One of the most interesting areas of Finance is Applied Finance. This deals with judicial financial decision making. Here you will have to evaluate the resources you have and in making proper planning to achieve your objectives in the light of that plan.Applied finance has now become one of the most studied fields in the academia.There are a number of areas covered under the heading of the  applied finance and those are given here:



Here we will have to understand the basics of all these topics.An explanation of some of these topics is being given here.

Financial Statement Analysis

The financial statements are aimed at providing you an analysis of the finances. In simple words, these statements let you know what is happening with the finances in your company.There are a number of ways to know your financial standings.Mostly people use Income statement, balance sheets, cash flow statements in order to know what is going on with the finances in the company.The balance sheets let you know what are your assets or liabitlies.Income statements, on the hand, tells you whether you are in profit or not. The cash flow statements let you know that what cash comes in and how much goes out of the company.

Corporate Finance

The discipline of corporate finance can be divided into technical decisions and long term and short term. Decisions of the capital investment are long-term choices on which projects should receive funding, if an investment fund with equity or debt, and whether to pay the dividends to the shareholders. Moreover, short-term decisions are focused on short-term balance of the assets and liabilities. The goal here is about the management of cash the stocks, and short-term financing.

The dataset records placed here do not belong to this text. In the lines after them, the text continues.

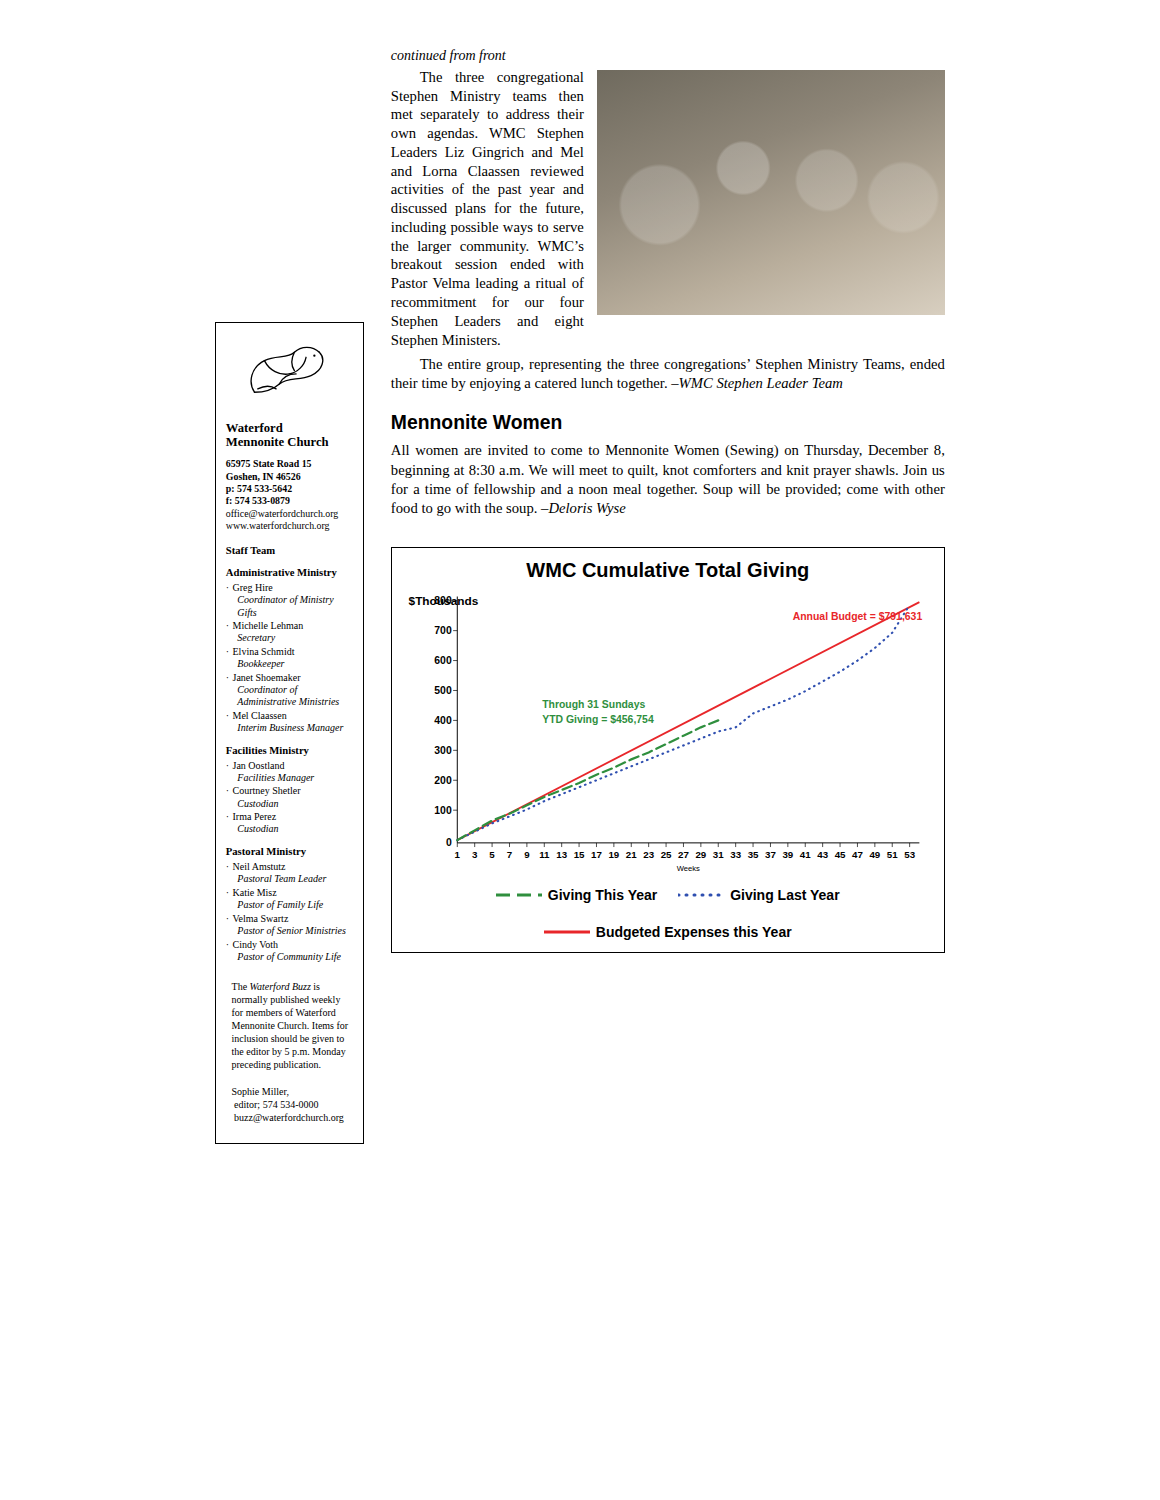Waterford
Mennonite Church
65975 State Road 15
Goshen, IN 46526
p: 574 533-5642
f: 574 533-0879
office@waterfordchurch.org
www.waterfordchurch.org
Staff Team
Administrative Ministry
Greg HireCoordinator of Ministry Gifts
Michelle LehmanSecretary
Elvina SchmidtBookkeeper
Janet ShoemakerCoordinator of Administrative Ministries
Mel ClaassenInterim Business Manager
Facilities Ministry
Jan OostlandFacilities Manager
Courtney ShetlerCustodian
Irma PerezCustodian
Pastoral Ministry
Neil AmstutzPastoral Team Leader
Katie MiszPastor of Family Life
Velma SwartzPastor of Senior Ministries
Cindy VothPastor of Community Life
The Waterford Buzz is normally published weekly for members of Waterford Mennonite Church. Items for inclusion should be given to the editor by 5 p.m. Monday preceding publication.
Sophie Miller,
editor; 574 534-0000
buzz@waterfordchurch.org
continued from front
The three congregational Stephen Ministry teams then met separately to address their own agendas. WMC Stephen Leaders Liz Gingrich and Mel and Lorna Claassen reviewed activities of the past year and discussed plans for the future, including possible ways to serve the larger community. WMC’s breakout session ended with Pastor Velma leading a ritual of recommitment for our four Stephen Leaders and eight Stephen Ministers.
The entire group, representing the three congregations’ Stephen Ministry Teams, ended their time by enjoying a catered lunch together. –WMC Stephen Leader Team
Mennonite Women
All women are invited to come to Mennonite Women (Sewing) on Thursday, December 8, beginning at 8:30 a.m. We will meet to quilt, knot comforters and knit prayer shawls. Join us for a time of fellowship and a noon meal together. Soup will be provided; come with other food to go with the soup. –Deloris Wyse
WMC Cumulative Total Giving
$Thousands 800 700 600 500 400 300 200 100 0 1 3 5 7 9 11 13 15 17 19 21 23 25 27 29 31 33 35 37 39 41 43 45 47 49 51 53 Weeks Annual Budget = $791,631 Through 31 Sundays YTD Giving = $456,754
Giving This Year
Giving Last Year
Budgeted Expenses this Year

The term is often associated with corporate finance often the investment banking. The typical role of an investment banker to assess the financial needs of a company and raise the kind of appropriate capital to meet those needs themselves. Thus, corporate finance may be associated with transactions in which capital was raised to create, develop, grow and acquire businesses.


Financial Risk Management

The objective of risk management is to reduce different risks relating to a preset level to a socially acceptable level. It may refer to numerous types of threats caused by environment, technology, humans, organizations and politics. On the other hand, it involves all the resources available for humans or, in particular, a risk management entity (person, staff, organization).

Thus, enterprise risk management is a process performed by the board of an organization, the management and staff of this organization. It is applied in establishing strategies across the enterprise, designed to identify potential events that may affect the entity and manage risk to provide reasonable security and integrity regarding the achievement of objectives.